• **What you should do**
Whenever a line contains the string "lines", copy it out of the entries.

• **Material for this exercise**
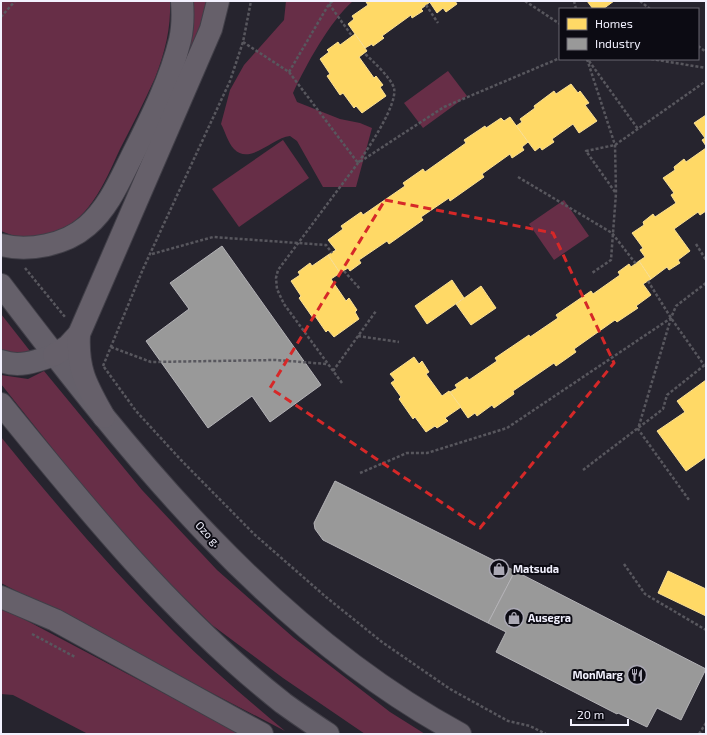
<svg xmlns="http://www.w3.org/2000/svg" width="707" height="735" font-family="'Exo 2',sans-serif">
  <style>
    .green { fill: #672e47 }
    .homes { fill: #ffd966; stroke: #fbe094 }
    .industry { fill: #999; stroke: #b4b3b7 }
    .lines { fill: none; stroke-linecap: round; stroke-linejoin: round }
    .primary-casing { stroke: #413f48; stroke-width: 24 }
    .trunk-casing { stroke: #413f48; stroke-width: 24 }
    .path { stroke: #58575e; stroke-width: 2.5; stroke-dasharray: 3 2; stroke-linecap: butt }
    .primary { stroke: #65606a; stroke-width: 22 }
    .trunk { stroke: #66606a; stroke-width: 22 }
    .marked { fill: none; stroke: #d62828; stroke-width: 3; stroke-dasharray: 8 5; stroke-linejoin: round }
    .labels { text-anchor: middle; stroke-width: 4; stroke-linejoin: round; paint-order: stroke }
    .street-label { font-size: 11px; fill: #f2f1fe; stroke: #0c0b13 }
    .poi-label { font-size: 11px; font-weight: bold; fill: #f2f1fe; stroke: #0c0b13; text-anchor: start }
  </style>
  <rect width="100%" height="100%" fill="#26242e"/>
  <g class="green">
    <path d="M1 1H170C171 29 165 52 155 78 144 102 132 126 120 149 104 184 88 224 48 235 26 240 23 240 1 231Z"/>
    <polygon points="192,1 208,1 205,17 181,71"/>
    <path d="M286 1H353C330 21 306 65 293 93L297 102 340 119 360 123 372 128 356 187H323L297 141 290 136C273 137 250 166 234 149 228 143 225 131 221 124L230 90 244 65 284 20Z"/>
    <polygon points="448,71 467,96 423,128 404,103"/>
    <polygon points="283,140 309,178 239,227 212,189"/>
    <polygon points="564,200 589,236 554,260 529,224"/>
    <polygon points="1,314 30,351 22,355 1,353"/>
    <polygon points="44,371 142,490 217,570 294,638 390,712 425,734 365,734 283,678 212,625 163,577 92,498 1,384 1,375 28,379"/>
    <path d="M1 437C55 504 112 570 174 632 209 667 247 699 285 731L1 583Z"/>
    <polygon points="1,607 241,734 88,734 13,695 1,694"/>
  </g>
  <g class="homes">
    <polygon points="368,1 429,1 430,2 421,9 423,11 412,18 411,15 382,36 384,38 373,46 372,44 365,48 348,24 354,19 352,16 368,5 366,2"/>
    <polygon points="429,1 455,1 457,4 446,12 443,8 437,13"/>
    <polygon points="587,1 614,1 603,9 593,9"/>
    <polygon points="355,34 367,51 359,57 374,78 376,76 383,85 380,87 386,96 362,113 356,106 354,108 343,93 340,95 327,76 330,74 320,59 329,52 327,50 338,42 340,45"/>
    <polygon points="571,84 578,93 580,91 589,103 585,105 597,121 579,133 573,124 552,139 554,142 542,150 540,147 535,151 516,126 522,122 520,119 535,108 534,106 554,91 556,94"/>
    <polygon points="706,115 706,146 702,140 705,138 694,123"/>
    <polygon points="510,117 528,142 522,147 524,150 512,158 510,154 482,174 484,177 450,201 449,198 421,217 423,220 389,244 387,241 359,260 361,263 350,271 348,268 340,273 328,255 336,250 328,240 343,229 341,226 361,212 363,215 405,186 403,183 423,169 425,172 466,143 464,140 485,126 486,128 501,118 504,121"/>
    <polygon points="706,148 706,211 700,215 698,212 674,229 690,251 678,260 680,263 669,270 667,267 651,279 639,261 645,257 640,250 643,248 632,233 644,225 643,222 653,214 655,217 676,203 671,195 674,193 663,178 675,170 674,167 684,159 686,162"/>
    <polygon points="328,255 340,273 331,279 346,301 349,298 357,310 355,312 359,319 334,337 328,330 326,332 315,316 313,318 299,298 301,296 291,281 300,275 298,272 310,263 312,266"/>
    <polygon points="639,261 651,279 643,284 651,295 636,306 638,308 617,322 615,320 574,349 576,352 556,366 554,363 513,391 514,394 494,408 492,405 477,416 475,413 468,418 450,392 457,388 455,385 467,377 469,380 497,361 495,358 529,335 530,337 558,318 556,315 591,291 593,294 620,275 618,272 629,264 631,267"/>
    <polygon points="452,280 464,298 427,324 415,306"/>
    <polygon points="481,286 496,308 471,325 456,304"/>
    <polygon points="414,357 419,364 422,361 429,372 426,374 442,396 449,391 461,407 445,418 448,421 437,428 435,426 426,432 415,417 413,419 399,399 401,397 391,383 395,380 390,374"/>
    <polygon points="706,380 706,457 686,471 657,431 685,412 677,401"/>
    <polygon points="668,571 706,589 706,616 658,593"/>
  </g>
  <g class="industry">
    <polygon points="222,246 321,385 270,422 252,396 208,428 146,341 189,309 170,283"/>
    <polygon points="335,481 515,571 488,623 323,540 315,529 314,523"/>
    <polygon points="515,571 706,669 681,720 657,708 647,727 618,713 617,714 496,652 506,632 488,623"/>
  </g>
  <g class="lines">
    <defs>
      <g id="primary">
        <path d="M1 285C130 455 270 631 460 734"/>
        <path d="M1 361C19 368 37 361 54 355"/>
        <path d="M1 404C87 510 175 618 283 703 298 714 313 724 328 734"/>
      </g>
      <g id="trunk">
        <path d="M1 245C29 252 65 245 87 226 108 208 119 182 131 158 150 120 170 81 180 40 183 27 183 14 182 1"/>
        <polyline points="54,355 68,346 79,334"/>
        <path d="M104 417C87 386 77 371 79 334L211 29 218 1"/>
        <polyline points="1,597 55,620 262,734"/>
      </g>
    </defs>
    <use href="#primary" class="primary-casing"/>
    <use href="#trunk" class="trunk-casing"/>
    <g class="path">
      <polyline points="525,1 560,24"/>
      <polyline points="574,1 576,9"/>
      <polyline points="640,1 650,9"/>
      <polyline points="329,4 352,36"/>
      <polyline points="426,5 438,23"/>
      <polyline points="1,17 15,1"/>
      <path d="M243 42 289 72 358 163C368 149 398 104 394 88 391 78 372 60 364 53"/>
      <polyline points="698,46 706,52"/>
      <polyline points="587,59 615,145 616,193 611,260 592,273"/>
      <polyline points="651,59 706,68"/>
      <polyline points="589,61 638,129"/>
      <polyline points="289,72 329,4 333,1"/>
      <polyline points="518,177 612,233 636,264"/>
      <polyline points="615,192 586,151 615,145 706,81"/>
      <polyline points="696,244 706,260"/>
      <polyline points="152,254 213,237 326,245 332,253"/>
      <polyline points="25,268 65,317"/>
      <polyline points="344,271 360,289"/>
      <polyline points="648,281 671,318 704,365"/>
      <polyline points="671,318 638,429 689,500"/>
      <polyline points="358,336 399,342"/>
      <polyline points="111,347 151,362 276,360 327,364"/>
      <polyline points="103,366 143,269 230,81 243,42 251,1"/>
      <polyline points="104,367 136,411 181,460 254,534 326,597 382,642 450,689 508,721 530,726 546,734"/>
      <polyline points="333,371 376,311"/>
      <polyline points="342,383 284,304 277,289 276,278 278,270 358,163 444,107 560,58"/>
      <polyline points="583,470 663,409 667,395 706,364"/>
      <polyline points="360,473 407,453 427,453 507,428 671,318 676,306 706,283"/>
      <polyline points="624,564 645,594 706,630"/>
      <polyline points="32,634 75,657"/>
      <polyline points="699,734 706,723"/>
    </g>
    <use href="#primary" class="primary"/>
    <use href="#trunk" class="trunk"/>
  </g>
  <path class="marked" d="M385 200 553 233 614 363 480 528 270 388Z"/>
  <defs>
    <symbol id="shop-ring" viewBox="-11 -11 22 22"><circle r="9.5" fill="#0c0b13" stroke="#aba9b5" stroke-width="1.5"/><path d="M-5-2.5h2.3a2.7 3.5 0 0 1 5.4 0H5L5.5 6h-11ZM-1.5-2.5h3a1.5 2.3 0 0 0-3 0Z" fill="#aba9b5"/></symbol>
    <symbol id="restaurant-ring" viewBox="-11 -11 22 22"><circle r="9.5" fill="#0c0b13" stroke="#aba9b5" stroke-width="1.5"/><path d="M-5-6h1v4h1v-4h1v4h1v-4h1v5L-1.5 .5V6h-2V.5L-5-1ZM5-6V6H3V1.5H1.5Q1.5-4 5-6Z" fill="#aba9b5"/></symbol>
  </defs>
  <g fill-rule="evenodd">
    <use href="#shop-ring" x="488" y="558" width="22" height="22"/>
    <use href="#shop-ring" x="503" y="607" width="22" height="22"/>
    <use href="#restaurant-ring" x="626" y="664" width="22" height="22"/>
  </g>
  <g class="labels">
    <g class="street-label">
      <text transform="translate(208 534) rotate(47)" y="4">Ozo g.</text>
    </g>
    <g class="poi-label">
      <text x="513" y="573">Matsuda</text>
      <text x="528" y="622">Ausegra</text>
      <text x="623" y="679" text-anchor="end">MonMarg</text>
    </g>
  </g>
  <rect width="707" height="735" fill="none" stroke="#f2f1fe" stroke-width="4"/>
  <rect x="559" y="8" width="140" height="52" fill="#0c0b13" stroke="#686771"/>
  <rect x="567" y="18" width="20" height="12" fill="#ffd966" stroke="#686771"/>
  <text x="595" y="28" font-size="12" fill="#f2f1fe">Homes</text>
  <rect x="567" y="38" width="20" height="12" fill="#999999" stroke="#686771"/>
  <text x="595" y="48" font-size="12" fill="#f2f1fe">Industry</text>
  <path d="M571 719v6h57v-6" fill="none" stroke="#f2f1fe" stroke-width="2"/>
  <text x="577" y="719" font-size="12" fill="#f2f1fe" stroke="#0c0b13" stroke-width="3" paint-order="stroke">20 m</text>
</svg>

• **Solution for this task**
    .lines { fill: none; stroke-linecap: round; stroke-linejoin: round }
  <g class="lines">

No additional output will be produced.